PROBLEM STATEMENT
In your copy, leave out the pictures and repeat the entries below exactly.

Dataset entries
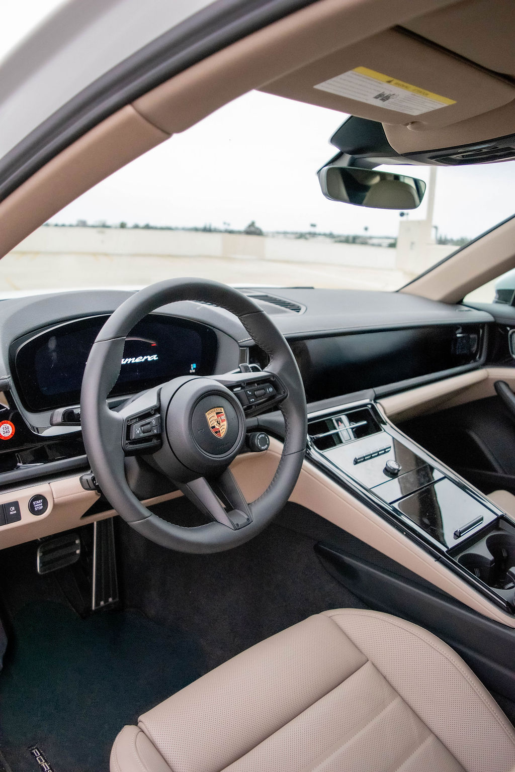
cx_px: 258
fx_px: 579
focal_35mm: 27
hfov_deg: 47.9
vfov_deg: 67.4
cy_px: 386
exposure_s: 1/500
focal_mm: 18
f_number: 3.5
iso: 2500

RESPONSE TO THIS EXERCISE
cx_px: 258
fx_px: 579
focal_35mm: 27
hfov_deg: 47.9
vfov_deg: 67.4
cy_px: 386
exposure_s: 1/500
focal_mm: 18
f_number: 3.5
iso: 2500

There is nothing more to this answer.